One of the smaller, but still very interesting types of securities are closed-end funds (CEF). While traditional mutual funds (technically called open-ended funds) are much larger, the CEF market dates back to 1893 – 30 years before the first mutual fund.
The major distinction between the two fund types (ignoring exchange-traded funds, or ETFs) is that mutual funds continuously create new shares as new investors come into the fund and shares are created or redeemed after business hours at the net asset value (NAV) directly with the fund company.
In contrast, CEFs are closed to new capital after they begin operating, and since there are no new shares created or existing shares redeemed, a fixed number of shares trade throughout the day among investors rather than directly with the fund company.
What makes CEFs so interesting is that the market prices deviate, sometimes significantly, from the NAV of the fund, which is known to all investors. In the market, there is almost always a premium or discount to the NAV of the fund.

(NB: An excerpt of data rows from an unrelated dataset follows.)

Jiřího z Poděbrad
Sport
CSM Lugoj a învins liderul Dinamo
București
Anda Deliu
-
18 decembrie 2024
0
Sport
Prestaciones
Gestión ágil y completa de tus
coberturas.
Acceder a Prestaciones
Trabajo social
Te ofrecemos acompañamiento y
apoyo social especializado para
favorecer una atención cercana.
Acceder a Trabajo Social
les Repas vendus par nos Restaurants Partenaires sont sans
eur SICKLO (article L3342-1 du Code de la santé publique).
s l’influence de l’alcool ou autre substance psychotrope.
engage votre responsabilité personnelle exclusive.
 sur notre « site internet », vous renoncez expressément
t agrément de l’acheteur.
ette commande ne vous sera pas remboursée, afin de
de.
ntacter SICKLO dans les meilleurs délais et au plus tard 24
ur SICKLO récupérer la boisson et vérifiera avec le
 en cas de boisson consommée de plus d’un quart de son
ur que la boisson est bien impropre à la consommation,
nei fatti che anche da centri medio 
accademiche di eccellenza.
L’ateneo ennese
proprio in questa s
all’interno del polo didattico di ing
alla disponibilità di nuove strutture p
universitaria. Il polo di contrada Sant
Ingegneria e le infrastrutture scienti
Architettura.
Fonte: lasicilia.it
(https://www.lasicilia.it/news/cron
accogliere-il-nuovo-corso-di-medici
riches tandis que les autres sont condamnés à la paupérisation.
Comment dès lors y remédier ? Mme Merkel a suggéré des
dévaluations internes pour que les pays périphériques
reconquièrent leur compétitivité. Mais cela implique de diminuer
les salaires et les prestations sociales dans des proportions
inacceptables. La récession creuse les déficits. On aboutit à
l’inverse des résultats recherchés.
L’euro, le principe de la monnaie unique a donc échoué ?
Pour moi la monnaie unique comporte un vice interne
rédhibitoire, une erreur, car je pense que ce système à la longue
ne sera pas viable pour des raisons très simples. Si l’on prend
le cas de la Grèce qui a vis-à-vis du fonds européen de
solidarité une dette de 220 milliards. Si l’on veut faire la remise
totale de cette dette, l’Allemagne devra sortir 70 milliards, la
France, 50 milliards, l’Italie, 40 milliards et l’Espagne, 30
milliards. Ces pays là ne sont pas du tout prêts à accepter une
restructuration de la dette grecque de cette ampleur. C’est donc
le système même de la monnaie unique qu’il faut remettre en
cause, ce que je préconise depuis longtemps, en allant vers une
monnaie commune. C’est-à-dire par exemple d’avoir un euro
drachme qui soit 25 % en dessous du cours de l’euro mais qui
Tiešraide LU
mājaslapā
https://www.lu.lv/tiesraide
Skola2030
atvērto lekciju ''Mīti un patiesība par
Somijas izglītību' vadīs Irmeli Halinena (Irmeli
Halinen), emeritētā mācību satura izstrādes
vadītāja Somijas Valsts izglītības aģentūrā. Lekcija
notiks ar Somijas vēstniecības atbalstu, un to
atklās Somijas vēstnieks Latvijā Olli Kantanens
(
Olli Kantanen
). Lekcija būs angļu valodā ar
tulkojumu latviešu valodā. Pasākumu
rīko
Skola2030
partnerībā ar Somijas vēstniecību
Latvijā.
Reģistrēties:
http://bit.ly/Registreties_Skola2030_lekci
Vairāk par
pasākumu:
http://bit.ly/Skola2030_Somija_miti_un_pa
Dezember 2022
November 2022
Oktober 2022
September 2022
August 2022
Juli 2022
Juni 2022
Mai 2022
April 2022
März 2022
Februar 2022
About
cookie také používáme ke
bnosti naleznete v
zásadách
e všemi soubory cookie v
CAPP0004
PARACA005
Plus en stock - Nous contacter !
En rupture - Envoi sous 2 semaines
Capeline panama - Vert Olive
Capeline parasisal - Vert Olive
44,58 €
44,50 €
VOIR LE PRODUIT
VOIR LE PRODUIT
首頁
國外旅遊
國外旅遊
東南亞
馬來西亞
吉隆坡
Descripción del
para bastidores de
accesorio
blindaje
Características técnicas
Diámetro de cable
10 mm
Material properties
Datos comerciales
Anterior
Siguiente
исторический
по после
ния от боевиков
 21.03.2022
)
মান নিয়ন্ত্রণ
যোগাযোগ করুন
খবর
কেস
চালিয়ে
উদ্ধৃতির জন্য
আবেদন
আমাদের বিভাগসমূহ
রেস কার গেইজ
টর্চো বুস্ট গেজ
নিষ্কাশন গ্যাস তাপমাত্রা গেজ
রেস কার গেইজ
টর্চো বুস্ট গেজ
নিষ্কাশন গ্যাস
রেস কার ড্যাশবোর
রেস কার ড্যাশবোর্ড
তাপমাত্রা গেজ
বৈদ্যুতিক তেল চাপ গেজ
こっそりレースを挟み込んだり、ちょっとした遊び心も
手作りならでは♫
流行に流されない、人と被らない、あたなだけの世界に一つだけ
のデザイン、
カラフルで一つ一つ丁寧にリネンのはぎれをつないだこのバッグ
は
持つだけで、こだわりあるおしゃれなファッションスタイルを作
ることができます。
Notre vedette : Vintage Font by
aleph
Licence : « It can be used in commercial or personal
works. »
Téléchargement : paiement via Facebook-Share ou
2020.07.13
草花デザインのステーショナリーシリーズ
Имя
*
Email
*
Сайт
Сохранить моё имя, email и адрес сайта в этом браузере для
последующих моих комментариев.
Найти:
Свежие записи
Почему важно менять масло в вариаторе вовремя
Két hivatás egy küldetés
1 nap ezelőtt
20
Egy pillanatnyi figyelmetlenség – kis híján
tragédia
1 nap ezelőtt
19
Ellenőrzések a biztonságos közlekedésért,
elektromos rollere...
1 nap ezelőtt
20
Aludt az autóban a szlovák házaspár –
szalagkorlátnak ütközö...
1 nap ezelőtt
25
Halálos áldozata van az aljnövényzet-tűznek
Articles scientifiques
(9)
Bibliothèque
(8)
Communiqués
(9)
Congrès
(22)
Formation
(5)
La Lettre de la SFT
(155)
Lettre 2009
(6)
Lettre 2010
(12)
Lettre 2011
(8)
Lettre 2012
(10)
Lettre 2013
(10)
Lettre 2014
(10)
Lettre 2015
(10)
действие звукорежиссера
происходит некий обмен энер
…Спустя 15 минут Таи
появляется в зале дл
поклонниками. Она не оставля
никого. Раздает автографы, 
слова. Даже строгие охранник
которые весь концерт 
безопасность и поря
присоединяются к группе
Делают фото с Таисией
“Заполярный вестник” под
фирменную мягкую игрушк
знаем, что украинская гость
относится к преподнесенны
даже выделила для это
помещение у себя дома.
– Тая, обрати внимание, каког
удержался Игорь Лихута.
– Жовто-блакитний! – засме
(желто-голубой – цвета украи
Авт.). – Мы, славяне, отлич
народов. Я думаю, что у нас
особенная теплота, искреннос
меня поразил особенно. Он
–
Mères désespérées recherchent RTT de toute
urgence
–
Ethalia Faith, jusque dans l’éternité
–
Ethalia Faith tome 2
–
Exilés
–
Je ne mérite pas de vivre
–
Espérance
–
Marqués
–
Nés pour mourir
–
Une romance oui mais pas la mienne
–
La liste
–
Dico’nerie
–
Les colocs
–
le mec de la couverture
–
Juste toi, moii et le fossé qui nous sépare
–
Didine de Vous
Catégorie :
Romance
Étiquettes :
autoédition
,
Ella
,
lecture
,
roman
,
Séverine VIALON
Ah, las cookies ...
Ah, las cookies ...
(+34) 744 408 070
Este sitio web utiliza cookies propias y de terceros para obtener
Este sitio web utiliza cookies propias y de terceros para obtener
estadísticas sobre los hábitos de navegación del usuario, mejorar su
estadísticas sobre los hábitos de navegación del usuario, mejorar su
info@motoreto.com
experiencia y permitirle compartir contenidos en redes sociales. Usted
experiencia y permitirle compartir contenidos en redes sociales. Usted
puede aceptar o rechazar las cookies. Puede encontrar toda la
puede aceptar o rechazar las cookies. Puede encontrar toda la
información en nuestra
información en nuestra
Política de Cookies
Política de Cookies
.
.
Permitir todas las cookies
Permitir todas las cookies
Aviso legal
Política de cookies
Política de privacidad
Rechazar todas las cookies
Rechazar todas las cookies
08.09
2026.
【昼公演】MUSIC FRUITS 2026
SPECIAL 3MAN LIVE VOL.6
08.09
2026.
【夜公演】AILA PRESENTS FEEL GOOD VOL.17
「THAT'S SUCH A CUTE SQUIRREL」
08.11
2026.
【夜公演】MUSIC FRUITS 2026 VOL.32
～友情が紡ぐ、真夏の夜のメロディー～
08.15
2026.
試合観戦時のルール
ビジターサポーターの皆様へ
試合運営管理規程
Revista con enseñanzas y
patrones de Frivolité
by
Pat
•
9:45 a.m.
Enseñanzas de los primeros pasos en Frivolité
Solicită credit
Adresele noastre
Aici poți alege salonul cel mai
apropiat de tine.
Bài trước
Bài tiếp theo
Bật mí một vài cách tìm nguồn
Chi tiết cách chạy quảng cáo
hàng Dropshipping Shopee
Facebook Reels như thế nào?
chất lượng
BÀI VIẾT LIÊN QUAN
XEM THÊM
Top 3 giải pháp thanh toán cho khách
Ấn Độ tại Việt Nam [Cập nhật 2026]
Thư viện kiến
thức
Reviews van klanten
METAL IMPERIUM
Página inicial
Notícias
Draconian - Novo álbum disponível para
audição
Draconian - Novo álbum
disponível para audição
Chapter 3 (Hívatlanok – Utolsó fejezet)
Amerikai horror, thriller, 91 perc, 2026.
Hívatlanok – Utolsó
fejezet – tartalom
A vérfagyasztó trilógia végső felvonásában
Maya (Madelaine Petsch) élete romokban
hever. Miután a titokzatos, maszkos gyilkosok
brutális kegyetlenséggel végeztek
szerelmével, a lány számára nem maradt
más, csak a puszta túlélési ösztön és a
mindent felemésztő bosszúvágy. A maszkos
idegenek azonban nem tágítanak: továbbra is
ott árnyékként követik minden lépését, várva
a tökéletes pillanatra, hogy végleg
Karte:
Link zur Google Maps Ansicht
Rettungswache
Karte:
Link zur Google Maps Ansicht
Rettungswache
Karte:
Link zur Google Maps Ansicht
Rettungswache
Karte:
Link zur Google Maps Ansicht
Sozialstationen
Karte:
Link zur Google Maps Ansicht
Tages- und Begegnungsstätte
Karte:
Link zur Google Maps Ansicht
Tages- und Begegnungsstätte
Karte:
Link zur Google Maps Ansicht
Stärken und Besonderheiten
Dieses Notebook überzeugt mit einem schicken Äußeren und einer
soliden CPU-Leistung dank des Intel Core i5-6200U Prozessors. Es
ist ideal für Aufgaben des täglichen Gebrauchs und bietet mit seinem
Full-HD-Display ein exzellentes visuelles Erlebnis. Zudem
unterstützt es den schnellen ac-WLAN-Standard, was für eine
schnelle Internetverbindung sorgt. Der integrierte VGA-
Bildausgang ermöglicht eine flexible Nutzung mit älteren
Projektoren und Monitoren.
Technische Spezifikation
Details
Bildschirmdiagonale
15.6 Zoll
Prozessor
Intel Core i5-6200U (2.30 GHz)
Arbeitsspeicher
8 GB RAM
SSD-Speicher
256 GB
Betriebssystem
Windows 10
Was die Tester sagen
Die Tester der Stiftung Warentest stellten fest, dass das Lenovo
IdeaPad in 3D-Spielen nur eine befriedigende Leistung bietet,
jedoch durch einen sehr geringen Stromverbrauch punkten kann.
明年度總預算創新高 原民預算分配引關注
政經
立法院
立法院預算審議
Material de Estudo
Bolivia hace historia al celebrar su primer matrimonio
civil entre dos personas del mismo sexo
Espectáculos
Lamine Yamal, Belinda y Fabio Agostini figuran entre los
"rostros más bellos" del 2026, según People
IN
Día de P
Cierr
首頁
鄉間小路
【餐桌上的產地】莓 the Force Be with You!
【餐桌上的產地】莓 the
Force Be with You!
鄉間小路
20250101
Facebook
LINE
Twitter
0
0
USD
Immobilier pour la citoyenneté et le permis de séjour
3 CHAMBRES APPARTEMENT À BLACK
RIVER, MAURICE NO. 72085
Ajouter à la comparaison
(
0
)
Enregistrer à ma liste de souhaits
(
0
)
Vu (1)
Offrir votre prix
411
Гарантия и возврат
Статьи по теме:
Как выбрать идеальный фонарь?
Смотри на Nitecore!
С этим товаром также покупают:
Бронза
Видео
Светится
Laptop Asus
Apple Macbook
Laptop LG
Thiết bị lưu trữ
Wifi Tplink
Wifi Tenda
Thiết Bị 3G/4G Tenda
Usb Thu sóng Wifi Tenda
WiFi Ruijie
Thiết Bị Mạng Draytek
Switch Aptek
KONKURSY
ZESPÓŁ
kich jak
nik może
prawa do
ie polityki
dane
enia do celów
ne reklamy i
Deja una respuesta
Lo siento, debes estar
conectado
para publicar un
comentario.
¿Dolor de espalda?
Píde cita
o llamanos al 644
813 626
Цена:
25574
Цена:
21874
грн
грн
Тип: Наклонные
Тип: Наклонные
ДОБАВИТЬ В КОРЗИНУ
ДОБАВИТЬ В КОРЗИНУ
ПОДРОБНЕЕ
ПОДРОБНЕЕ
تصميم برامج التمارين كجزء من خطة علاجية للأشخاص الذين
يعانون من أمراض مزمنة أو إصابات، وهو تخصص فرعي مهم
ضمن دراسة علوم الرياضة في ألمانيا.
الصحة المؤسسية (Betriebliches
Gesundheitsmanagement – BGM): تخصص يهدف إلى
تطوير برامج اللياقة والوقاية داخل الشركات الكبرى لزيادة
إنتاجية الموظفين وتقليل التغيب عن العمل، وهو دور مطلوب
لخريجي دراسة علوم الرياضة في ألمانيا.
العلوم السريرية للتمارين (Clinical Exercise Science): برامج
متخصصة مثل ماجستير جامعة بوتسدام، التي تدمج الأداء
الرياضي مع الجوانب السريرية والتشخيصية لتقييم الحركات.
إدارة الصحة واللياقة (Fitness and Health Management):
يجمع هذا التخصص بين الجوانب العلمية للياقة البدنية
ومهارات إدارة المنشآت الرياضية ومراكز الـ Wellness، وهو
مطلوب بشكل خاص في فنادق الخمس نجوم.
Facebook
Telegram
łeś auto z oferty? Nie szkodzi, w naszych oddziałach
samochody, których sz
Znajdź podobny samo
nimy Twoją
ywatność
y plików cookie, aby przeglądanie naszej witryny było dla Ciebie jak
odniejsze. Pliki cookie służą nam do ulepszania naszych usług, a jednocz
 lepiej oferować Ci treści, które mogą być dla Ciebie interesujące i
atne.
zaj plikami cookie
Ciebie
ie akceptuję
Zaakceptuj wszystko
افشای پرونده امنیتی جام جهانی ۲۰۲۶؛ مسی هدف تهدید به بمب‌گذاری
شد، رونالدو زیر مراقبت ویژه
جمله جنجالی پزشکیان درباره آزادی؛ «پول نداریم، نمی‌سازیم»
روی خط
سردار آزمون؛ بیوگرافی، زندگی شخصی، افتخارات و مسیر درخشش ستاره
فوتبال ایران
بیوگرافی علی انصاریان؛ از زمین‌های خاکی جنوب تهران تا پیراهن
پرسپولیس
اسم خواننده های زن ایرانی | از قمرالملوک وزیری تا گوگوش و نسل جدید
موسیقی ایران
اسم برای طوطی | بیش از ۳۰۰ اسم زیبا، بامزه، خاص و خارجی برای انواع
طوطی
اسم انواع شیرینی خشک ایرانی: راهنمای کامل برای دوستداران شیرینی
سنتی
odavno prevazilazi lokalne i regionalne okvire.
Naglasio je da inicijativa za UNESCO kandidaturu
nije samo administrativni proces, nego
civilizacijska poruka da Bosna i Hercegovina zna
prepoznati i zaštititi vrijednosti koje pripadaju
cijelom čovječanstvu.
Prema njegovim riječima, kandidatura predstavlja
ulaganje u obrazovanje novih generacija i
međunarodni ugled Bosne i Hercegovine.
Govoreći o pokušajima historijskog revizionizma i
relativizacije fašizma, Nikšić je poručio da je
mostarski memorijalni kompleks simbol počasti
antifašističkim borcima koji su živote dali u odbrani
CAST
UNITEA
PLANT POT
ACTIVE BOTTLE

This fact flies in the face of the Efficient Market Hypothesis (EMH) because the current price of a security should reflect all available information about the security – especially if the value is known.
The fact that the premiums and discounts persist is known in academia as the ‘closed end puzzle.’ In theory, investors would see a sizable discount, buy enough shares to have voting majority and then liquidate the fund at a profit.
In fact, this does happen sometimes, as it did in 2005 when Harvard’s endowment took a large stake in the Korea Equity fund and then encouraged other shareholders to liquidate the fund, but it’s not very common.
Even more puzzling than funds trading at a discount are funds that trade at a premium: why would investors be willing to pay 35 percent more for a portfolio than its worth, as they are currently for the PIMCO Global StocksPlus & Income fund (PGP).
There are some technical reasons that explain some of the discounts and premiums, but not enough to explain them entirely. Some have hypothesized that the discounts reflect the present value of the fees, which are usually quite high, but that doesn’t explain the funds that trade at premiums.
What I find interesting about CEFs is that the premiums and discounts offer a little bit of a signal about investor sentiment.
When market prices are substantially above the NAV, it can be a signal that too many investors are chasing the same idea, are probably overpaying and isn’t a good value right now.
Alternatively, if market prices are substantially below their NAV, it may be a signal that the asset class is too out of favor right now with investors and if you’re a contrarian, it may be a good buy.
But it’s not enough to look at the premiums and discounts themselves, you have to look at the premium or discount compared to what it has been in recent years. If a CEF ‘always’ has a 10 percent discount, then the discount doesn’t mean much. If, however, the discount goes to 20 or 30 percent, it may signal a bargain.
Right now, taxable bonds (which basically means all bonds other than municipal bonds) are trading at substantial discounts.
For example, one fund that trades inflation-protected bonds has had an average discount of -12.76 percent over the last three years. Right now that discount is -16.47 percent. That might not sound like a big deal, but the current discount is three standard deviations away from the average discount, which is actually huge.
So, why aren’t we going to pounce all over it? We have an allocation to inflation-protected bonds after all.
Even though it’s cheap in a relative sense, it has low credit quality relative to our inflation protected exposure (BBB- for this fund versus AAA for our fund), has high fees (0.95 vs. 0.20 percent), uses a lot of leverage (one-third of every dollar in the fund is borrowed), has experienced higher volatility than our choice and has had lower returns.
Indeed, the cheapness of this particular fund hardly seems worth it to us when you put it into context, but what’s interesting is that these characteristics have been true for a while and don’t completely explain the drop in price.
There could be some information that we don’t have, which is partly why we don’t trade discounted closed-end funds, but it’s a good, albeit loose, signal that taxable bonds are out of favor right now, which, to me is a good sign.